Required action: The lines to be copied run from the one containing "0 Add four circle" to the end of the material below; reproduce them exactly, including both ends, and nothing more.
[Task input Boundary: Start]
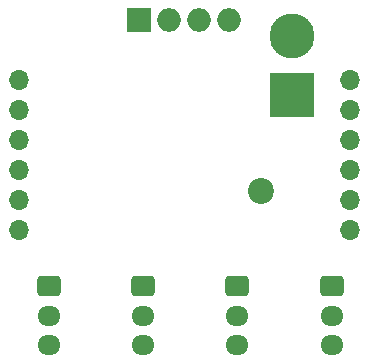
<source format=gbs>
G04 #@! TF.GenerationSoftware,KiCad,Pcbnew,7.0.1*
G04 #@! TF.CreationDate,2023-07-16T12:12:56+02:00*
G04 #@! TF.ProjectId,servo_level_shifter,73657276-6f5f-46c6-9576-656c5f736869,rev?*
G04 #@! TF.SameCoordinates,Original*
G04 #@! TF.FileFunction,Soldermask,Bot*
G04 #@! TF.FilePolarity,Negative*
%FSLAX46Y46*%
G04 Gerber Fmt 4.6, Leading zero omitted, Abs format (unit mm)*
G04 Created by KiCad (PCBNEW 7.0.1) date 2023-07-16 12:12:56*
%MOMM*%
%LPD*%
G01*
G04 APERTURE LIST*
G04 Aperture macros list*
%AMRoundRect*
0 Rectangle with rounded corners*
0 $1 Rounding radius*
0 $2 $3 $4 $5 $6 $7 $8 $9 X,Y pos of 4 corners*
0 Add a 4 corners polygon primitive as box body*
4,1,4,$2,$3,$4,$5,$6,$7,$8,$9,$2,$3,0*
0 Add four circle primitives for the rounded corners*
1,1,$1+$1,$2,$3*
1,1,$1+$1,$4,$5*
1,1,$1+$1,$6,$7*
1,1,$1+$1,$8,$9*
0 Add four rect primitives between the rounded corners*
20,1,$1+$1,$2,$3,$4,$5,0*
20,1,$1+$1,$4,$5,$6,$7,0*
20,1,$1+$1,$6,$7,$8,$9,0*
20,1,$1+$1,$8,$9,$2,$3,0*%
G04 Aperture macros list end*
%ADD10R,3.800000X3.800000*%
%ADD11C,3.800000*%
%ADD12RoundRect,0.250000X-0.725000X0.600000X-0.725000X-0.600000X0.725000X-0.600000X0.725000X0.600000X0*%
%ADD13O,1.950000X1.700000*%
%ADD14C,2.200000*%
%ADD15R,2.000000X2.000000*%
%ADD16O,2.000000X2.000000*%
%ADD17O,1.700000X1.700000*%
G04 APERTURE END LIST*
D10*
X111855000Y-59505000D03*
D11*
X111855000Y-54505000D03*
D12*
X91305000Y-75705000D03*
D13*
X91305000Y-78205000D03*
X91305000Y-80705000D03*
D12*
X99305000Y-75705000D03*
D13*
X99305000Y-78205000D03*
X99305000Y-80705000D03*
D12*
X115255000Y-75705000D03*
D13*
X115255000Y-78205000D03*
X115255000Y-80705000D03*
D14*
X109255000Y-67657500D03*
D15*
X98945000Y-53195000D03*
D16*
X101485000Y-53195000D03*
D17*
X88755000Y-58275000D03*
X88755000Y-60815000D03*
X88755000Y-63355000D03*
X88755000Y-65895000D03*
X88755000Y-68435000D03*
X88755000Y-70975000D03*
X116755000Y-70975000D03*
X116755000Y-68435000D03*
X116755000Y-65895000D03*
X116755000Y-63355000D03*
X116755000Y-60815000D03*
X116755000Y-58275000D03*
D16*
X104025000Y-53195000D03*
X106565000Y-53195000D03*
D12*
X107255000Y-75705000D03*
D13*
X107255000Y-78205000D03*
X107255000Y-80705000D03*
M02*

</source>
[Task input Boundary: End]
Output of the task:
0 Add four circle primitives for the rounded corners*
1,1,$1+$1,$2,$3*
1,1,$1+$1,$4,$5*
1,1,$1+$1,$6,$7*
1,1,$1+$1,$8,$9*
0 Add four rect primitives between the rounded corners*
20,1,$1+$1,$2,$3,$4,$5,0*
20,1,$1+$1,$4,$5,$6,$7,0*
20,1,$1+$1,$6,$7,$8,$9,0*
20,1,$1+$1,$8,$9,$2,$3,0*%
G04 Aperture macros list end*
%ADD10R,3.800000X3.800000*%
%ADD11C,3.800000*%
%ADD12RoundRect,0.250000X-0.725000X0.600000X-0.725000X-0.600000X0.725000X-0.600000X0.725000X0.600000X0*%
%ADD13O,1.950000X1.700000*%
%ADD14C,2.200000*%
%ADD15R,2.000000X2.000000*%
%ADD16O,2.000000X2.000000*%
%ADD17O,1.700000X1.700000*%
G04 APERTURE END LIST*
D10*
X111855000Y-59505000D03*
D11*
X111855000Y-54505000D03*
D12*
X91305000Y-75705000D03*
D13*
X91305000Y-78205000D03*
X91305000Y-80705000D03*
D12*
X99305000Y-75705000D03*
D13*
X99305000Y-78205000D03*
X99305000Y-80705000D03*
D12*
X115255000Y-75705000D03*
D13*
X115255000Y-78205000D03*
X115255000Y-80705000D03*
D14*
X109255000Y-67657500D03*
D15*
X98945000Y-53195000D03*
D16*
X101485000Y-53195000D03*
D17*
X88755000Y-58275000D03*
X88755000Y-60815000D03*
X88755000Y-63355000D03*
X88755000Y-65895000D03*
X88755000Y-68435000D03*
X88755000Y-70975000D03*
X116755000Y-70975000D03*
X116755000Y-68435000D03*
X116755000Y-65895000D03*
X116755000Y-63355000D03*
X116755000Y-60815000D03*
X116755000Y-58275000D03*
D16*
X104025000Y-53195000D03*
X106565000Y-53195000D03*
D12*
X107255000Y-75705000D03*
D13*
X107255000Y-78205000D03*
X107255000Y-80705000D03*
M02*

</source>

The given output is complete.